Exercise = Which test case does the commit message disable?

Text =

Commit 0a5316e465 for openssl.org

commit 0a5316e46536c788bb972c57b3923151aeb76d0b
Author: Dr. David von Oheimb <dev@ddvo.net>
Date:   Wed Mar 25 13:21:33 2026 +0100

    cmp_client_test.c: disable KUR_bad_pkiConf_protection

    This is a workaround for an issue that lead to fuzz-checker CI failures;
    the preliminary solution is to disable the inessential test case
    test_exec_KUR_bad_pkiConf_protection.

    References: https://github.com/openssl/openssl/pull/28973
    Fixes: 525a4f1efbab "cmp_vfy.c,doc/,test/: when trying to use cached CMP message sender cert, no more check its revocation and chain"

    Reviewed-by: Tomas Mraz <tomas@openssl.foundation>
    Reviewed-by: Eugene Syromiatnikov <esyr@openssl.org>
    MergeDate: Thu Mar 26 15:55:34 2026
    (Merged from https://github.com/openssl/openssl/pull/30567)

Record excerpts =
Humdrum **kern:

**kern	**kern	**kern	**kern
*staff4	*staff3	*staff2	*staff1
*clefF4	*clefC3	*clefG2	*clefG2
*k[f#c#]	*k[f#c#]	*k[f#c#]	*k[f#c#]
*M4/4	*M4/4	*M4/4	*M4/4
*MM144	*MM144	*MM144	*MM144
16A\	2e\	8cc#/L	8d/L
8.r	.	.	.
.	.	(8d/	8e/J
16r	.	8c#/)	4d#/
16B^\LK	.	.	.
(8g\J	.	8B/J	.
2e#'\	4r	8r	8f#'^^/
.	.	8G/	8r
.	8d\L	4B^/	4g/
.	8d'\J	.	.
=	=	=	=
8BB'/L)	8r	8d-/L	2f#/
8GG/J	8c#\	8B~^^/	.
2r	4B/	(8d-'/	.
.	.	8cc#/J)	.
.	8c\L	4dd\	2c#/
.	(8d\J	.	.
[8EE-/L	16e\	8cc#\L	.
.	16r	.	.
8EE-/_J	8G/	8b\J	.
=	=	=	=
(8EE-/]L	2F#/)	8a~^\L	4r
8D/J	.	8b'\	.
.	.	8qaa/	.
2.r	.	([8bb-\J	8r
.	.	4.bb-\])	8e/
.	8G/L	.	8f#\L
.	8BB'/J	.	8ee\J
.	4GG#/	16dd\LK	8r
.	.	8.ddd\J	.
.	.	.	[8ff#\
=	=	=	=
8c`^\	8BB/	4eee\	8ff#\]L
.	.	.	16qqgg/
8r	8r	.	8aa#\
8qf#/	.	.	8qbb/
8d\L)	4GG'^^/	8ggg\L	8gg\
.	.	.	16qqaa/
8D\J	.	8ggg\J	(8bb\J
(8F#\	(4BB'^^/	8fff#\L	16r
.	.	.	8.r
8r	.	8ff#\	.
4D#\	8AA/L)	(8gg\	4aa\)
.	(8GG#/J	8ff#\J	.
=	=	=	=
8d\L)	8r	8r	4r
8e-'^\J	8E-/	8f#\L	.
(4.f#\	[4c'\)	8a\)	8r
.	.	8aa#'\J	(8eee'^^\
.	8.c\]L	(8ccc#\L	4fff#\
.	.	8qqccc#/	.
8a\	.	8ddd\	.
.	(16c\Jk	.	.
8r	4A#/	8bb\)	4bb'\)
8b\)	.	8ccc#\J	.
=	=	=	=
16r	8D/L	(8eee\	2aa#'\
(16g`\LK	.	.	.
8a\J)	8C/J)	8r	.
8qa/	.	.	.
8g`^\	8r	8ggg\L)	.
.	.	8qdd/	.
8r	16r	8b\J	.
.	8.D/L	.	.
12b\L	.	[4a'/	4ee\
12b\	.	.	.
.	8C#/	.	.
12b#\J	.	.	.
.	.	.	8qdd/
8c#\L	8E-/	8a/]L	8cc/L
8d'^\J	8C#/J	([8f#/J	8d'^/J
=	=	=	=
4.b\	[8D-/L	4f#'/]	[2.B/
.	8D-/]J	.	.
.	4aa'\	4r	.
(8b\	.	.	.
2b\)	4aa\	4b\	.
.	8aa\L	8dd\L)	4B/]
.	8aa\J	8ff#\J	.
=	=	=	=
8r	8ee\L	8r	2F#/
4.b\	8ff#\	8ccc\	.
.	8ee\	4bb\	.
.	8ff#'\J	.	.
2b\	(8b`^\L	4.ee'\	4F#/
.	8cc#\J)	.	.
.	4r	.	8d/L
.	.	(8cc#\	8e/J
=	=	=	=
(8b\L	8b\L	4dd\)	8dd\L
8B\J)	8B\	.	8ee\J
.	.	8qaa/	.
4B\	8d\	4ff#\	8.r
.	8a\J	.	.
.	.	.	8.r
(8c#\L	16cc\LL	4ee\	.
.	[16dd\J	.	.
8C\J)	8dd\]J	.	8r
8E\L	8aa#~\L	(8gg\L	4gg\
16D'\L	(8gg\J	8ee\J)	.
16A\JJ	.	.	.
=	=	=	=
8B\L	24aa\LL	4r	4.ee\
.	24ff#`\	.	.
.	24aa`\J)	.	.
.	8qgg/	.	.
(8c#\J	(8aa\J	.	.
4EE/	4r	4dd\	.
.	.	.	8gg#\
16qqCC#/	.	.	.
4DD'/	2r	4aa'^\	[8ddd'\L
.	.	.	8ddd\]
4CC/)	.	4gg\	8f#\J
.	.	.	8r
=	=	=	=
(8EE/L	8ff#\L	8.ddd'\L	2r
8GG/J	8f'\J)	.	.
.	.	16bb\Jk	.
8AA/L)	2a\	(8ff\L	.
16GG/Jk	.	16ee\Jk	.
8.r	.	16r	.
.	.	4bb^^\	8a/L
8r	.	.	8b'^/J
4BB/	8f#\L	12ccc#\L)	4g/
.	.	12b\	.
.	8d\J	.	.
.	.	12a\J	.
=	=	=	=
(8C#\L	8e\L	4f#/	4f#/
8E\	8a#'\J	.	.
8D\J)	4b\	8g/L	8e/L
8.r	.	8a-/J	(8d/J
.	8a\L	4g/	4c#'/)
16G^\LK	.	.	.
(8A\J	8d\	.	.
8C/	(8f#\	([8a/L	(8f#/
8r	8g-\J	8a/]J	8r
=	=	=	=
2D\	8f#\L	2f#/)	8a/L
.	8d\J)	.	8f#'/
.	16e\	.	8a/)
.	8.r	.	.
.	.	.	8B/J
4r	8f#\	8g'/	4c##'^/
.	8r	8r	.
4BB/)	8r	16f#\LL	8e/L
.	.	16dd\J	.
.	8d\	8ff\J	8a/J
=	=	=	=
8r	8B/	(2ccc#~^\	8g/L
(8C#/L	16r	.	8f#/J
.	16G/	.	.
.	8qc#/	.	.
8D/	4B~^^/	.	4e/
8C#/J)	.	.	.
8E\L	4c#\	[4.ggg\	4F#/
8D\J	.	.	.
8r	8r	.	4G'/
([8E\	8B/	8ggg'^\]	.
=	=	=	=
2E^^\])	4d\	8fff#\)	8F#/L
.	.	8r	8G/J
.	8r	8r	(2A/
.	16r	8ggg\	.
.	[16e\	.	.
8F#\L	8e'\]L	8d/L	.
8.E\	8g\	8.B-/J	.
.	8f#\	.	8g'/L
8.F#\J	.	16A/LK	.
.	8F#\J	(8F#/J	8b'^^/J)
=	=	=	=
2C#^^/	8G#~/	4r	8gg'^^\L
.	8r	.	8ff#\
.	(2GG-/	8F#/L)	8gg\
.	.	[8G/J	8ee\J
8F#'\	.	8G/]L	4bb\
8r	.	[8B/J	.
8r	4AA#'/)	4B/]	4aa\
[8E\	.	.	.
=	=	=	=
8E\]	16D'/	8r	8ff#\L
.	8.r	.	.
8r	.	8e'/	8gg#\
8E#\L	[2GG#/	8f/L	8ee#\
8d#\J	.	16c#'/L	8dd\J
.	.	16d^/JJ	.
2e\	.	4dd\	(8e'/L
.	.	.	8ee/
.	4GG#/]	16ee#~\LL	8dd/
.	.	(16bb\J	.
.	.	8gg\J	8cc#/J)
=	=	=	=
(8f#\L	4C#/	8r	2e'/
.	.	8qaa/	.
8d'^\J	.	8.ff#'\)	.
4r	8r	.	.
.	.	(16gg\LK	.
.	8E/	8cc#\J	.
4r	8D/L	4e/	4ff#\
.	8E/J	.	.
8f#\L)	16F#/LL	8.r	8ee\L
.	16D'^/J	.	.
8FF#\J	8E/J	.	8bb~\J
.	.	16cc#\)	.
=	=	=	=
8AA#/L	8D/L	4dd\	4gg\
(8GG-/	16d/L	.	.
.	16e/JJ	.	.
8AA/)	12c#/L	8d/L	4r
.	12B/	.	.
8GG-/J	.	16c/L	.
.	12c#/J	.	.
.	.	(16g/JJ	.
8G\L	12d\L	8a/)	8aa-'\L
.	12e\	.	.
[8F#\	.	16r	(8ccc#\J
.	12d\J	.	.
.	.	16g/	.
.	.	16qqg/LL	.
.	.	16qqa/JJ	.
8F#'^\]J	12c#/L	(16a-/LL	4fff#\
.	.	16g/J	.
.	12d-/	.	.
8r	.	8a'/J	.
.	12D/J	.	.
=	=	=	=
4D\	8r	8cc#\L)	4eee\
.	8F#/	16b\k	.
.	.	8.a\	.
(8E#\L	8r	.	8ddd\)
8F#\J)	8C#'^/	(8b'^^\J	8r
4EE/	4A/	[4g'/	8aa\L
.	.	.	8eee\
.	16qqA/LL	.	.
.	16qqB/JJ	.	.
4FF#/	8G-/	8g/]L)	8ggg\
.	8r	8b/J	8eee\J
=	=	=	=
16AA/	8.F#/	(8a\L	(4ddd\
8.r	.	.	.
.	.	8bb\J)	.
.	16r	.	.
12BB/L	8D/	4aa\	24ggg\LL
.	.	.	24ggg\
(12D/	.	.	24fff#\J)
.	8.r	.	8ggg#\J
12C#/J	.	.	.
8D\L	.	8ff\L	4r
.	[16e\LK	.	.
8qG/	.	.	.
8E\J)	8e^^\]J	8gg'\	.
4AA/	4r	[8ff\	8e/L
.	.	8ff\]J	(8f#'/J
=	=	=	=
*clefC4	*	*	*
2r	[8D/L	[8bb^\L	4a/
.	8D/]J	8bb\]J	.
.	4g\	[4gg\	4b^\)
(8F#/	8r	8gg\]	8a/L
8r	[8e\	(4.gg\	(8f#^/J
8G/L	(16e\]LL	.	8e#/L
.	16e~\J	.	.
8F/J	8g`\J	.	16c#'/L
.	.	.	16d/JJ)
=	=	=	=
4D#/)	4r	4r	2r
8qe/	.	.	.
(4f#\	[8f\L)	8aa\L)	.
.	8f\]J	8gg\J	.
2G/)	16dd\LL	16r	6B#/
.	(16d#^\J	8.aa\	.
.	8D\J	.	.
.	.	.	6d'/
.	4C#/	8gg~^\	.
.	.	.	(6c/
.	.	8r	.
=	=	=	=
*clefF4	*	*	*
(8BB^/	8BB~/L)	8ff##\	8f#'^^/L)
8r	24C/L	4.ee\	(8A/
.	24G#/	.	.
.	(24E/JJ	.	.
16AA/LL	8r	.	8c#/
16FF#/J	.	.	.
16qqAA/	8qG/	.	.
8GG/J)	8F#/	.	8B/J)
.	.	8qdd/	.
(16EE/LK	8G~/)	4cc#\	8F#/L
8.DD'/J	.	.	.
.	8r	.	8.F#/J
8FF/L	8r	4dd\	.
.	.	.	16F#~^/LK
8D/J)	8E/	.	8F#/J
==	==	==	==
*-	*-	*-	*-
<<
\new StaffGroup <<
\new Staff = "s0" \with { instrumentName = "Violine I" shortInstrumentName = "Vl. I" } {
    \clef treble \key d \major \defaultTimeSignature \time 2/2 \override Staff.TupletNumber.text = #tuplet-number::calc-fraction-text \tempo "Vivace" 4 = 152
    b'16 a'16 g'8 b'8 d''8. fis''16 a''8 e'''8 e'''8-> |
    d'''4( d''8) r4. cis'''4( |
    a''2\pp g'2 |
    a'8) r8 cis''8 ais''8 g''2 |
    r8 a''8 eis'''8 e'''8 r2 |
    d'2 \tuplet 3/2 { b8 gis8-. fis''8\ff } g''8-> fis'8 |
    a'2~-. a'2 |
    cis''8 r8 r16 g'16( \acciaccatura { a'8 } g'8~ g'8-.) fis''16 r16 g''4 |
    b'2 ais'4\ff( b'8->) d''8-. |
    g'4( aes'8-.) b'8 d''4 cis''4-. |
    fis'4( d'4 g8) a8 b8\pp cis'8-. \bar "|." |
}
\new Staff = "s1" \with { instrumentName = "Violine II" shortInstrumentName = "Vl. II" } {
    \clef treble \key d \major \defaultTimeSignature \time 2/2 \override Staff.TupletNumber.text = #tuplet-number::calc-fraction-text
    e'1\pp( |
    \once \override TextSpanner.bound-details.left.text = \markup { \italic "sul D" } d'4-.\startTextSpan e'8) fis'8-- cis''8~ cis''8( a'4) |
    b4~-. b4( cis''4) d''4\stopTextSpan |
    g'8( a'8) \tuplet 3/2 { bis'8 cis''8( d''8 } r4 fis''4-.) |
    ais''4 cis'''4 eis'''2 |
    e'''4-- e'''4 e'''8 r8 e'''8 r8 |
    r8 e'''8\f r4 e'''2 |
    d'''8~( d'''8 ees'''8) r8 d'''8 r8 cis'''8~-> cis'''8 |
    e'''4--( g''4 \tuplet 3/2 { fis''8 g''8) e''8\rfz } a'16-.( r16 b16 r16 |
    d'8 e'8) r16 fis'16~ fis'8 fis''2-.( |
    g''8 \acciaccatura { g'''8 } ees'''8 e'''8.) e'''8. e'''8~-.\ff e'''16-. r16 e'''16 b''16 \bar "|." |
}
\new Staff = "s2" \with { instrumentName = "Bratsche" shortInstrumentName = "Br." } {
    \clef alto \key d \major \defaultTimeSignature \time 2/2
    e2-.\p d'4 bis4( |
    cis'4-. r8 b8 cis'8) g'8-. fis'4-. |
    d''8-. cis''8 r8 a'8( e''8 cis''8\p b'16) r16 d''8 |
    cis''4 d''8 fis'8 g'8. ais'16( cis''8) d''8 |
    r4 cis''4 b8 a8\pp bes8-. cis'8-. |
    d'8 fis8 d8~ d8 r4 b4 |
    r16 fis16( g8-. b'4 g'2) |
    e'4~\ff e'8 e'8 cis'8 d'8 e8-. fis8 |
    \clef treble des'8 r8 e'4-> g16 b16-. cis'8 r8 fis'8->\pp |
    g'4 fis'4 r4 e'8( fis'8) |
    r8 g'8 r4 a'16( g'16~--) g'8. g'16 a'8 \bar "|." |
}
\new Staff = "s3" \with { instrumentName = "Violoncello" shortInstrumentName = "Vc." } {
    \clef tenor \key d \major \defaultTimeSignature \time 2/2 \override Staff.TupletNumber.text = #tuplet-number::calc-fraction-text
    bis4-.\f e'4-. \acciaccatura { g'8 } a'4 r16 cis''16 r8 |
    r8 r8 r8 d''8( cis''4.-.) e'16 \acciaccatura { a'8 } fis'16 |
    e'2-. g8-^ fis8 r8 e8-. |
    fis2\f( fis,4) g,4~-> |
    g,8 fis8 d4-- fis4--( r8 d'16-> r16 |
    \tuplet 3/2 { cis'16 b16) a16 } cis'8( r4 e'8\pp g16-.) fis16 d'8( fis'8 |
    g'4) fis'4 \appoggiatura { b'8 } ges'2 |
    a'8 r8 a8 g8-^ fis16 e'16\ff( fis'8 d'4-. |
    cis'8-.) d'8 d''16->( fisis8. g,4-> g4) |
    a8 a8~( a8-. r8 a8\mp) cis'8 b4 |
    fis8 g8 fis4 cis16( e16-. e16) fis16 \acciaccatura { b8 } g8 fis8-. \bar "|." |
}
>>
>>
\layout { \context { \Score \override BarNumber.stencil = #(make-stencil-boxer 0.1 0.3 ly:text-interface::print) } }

Result for this exercise = test_exec_KUR_bad_pkiConf_protection